Let the Fed regulate
By John M. Berry
John M. Berry, who has covered the economy for four decades for the Washington Post and other publications, is a guest columnist.
Politics is trumping common sense in Congress as Republicans and Democrats keep heaping abuse on the Federal Reserve. As a result, they could end up adopting an unworkable, risky overhaul of financial market regulation.
Senator Christopher Dodd of Connecticut, chairman of the Senate Banking Committee, is leading the parade with his plan to strip the central bank of virtually all its oversight of commercial banks.
“I really want the Federal Reserve to get back to its core enterprises,” Dodd said. In recent years, the Fed’s regulation of bank holding companies and consumer lending “was an abysmal failure,” he charged.
No, the Fed didn’t cover itself with glory in some of its regulation and supervision, but neither did any of the other financial regulatory agencies. Moreover, the most serious failures last year involved investment banks overseen by the Securities and Exchange Commission, not the Fed.
But there are three more important reasons to keep the Fed in a major role as a regulator of financial institutions.
First, whatever its earlier lapses, once the crisis hit, the central bank kept the U.S. economy from falling into a depression, at times almost single-handed. It did so by using every bit of authority it had to keep the financial system functioning, often over the objections of small-minded politicians who didn’t understand what was at risk. For that alone, the Fed deserves far more praise than condemnation.
Second, it would be much more difficult for the Fed “to get back to its core enterprises” — that is, fostering maximum sustainable employment and stable prices — without the intimate knowledge that policymakers get about conditions in the banking system if the central bank is shut out of continuing oversight of banks. Another such core responsibility is the central bank’s essential function of serving as the financial system’s lender of last resort. Even in normal times, banks turn to the Fed to borrow money on occasion, and the Fed needs to know what shape an institution is in before it lends to it. Second-hand information from another regulator wouldn’t cut it.
Third, Dodd wants to create a single bank regulator, combining the functions of the Office of the Comptroller of the Currency, the Office of Thrift Supervision and the state-chartered bank supervisory functions of both the Federal Deposit Insurance Corp. and the Fed. The Fed’s bank holding company responsibilities would go there too.

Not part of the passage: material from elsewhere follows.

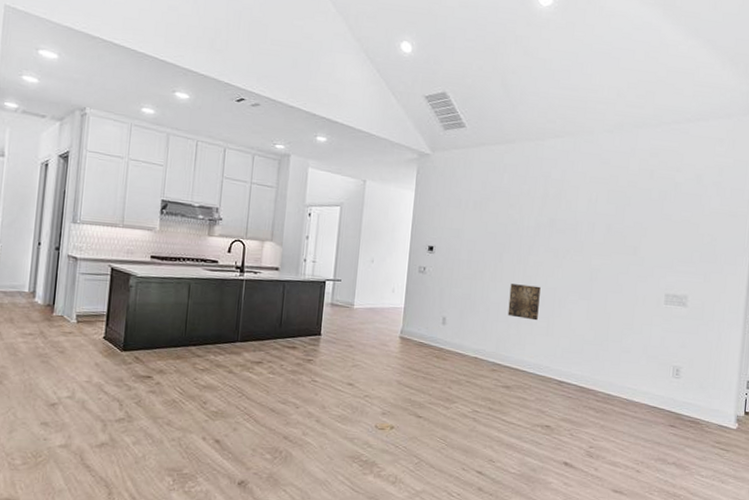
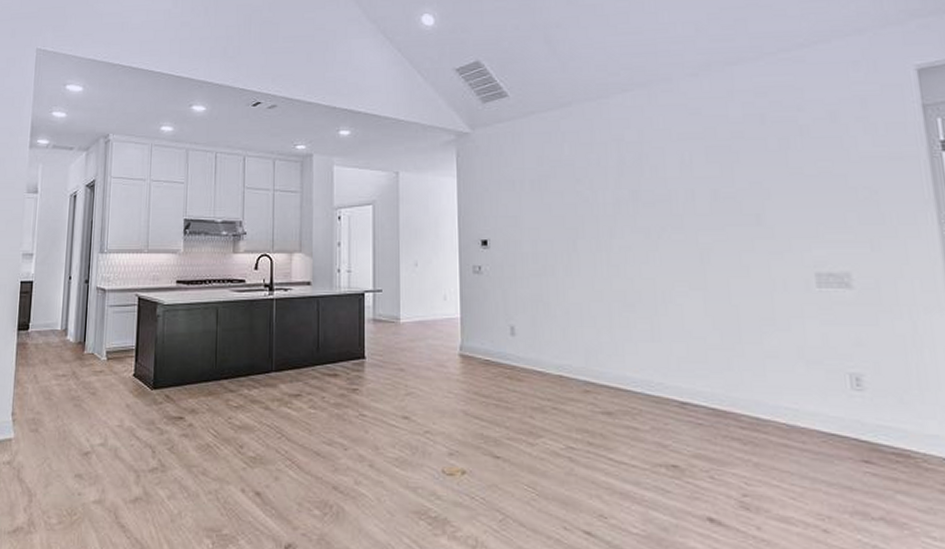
wall art: present [507,284,541,321] -> none [592,277,636,323]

This new agency would have to absorb the bank examiners of all the existing agencies at a time the banking system is still under enormous stress. New lines of authority would have to be developed, and many employees would have to be transferred to new locations. Confusion is far more likely than better regulation and oversight, at least for several years.

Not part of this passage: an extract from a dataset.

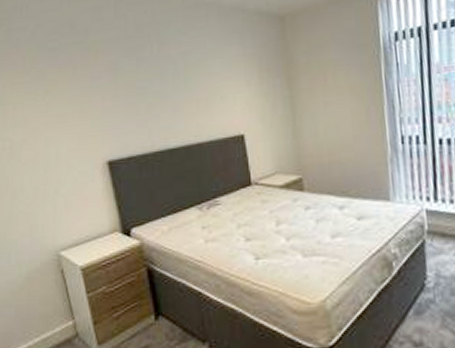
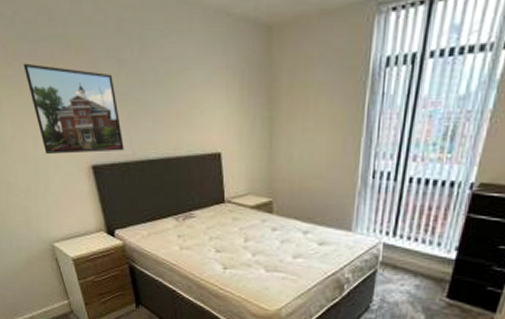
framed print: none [41,69,142,155] -> present [23,63,124,155]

If you would like a model, think Department of Homeland Security.
The Obama administration has proposed keeping the Fed in a key role in financial regulation, and the overhaul legislation under consideration in the House Financial Services Committee would preserve a much larger role for the Fed than Dodd’s plan.
But Dodd is up for re-election next year and he is in trouble. So he has chosen the Fed as a whipping boy as seeks to take advantage of public anger over the bailouts of some large financial institutions, and in the process recast himself as a populist after years of defending banks.
Never mind what gets damaged in the process.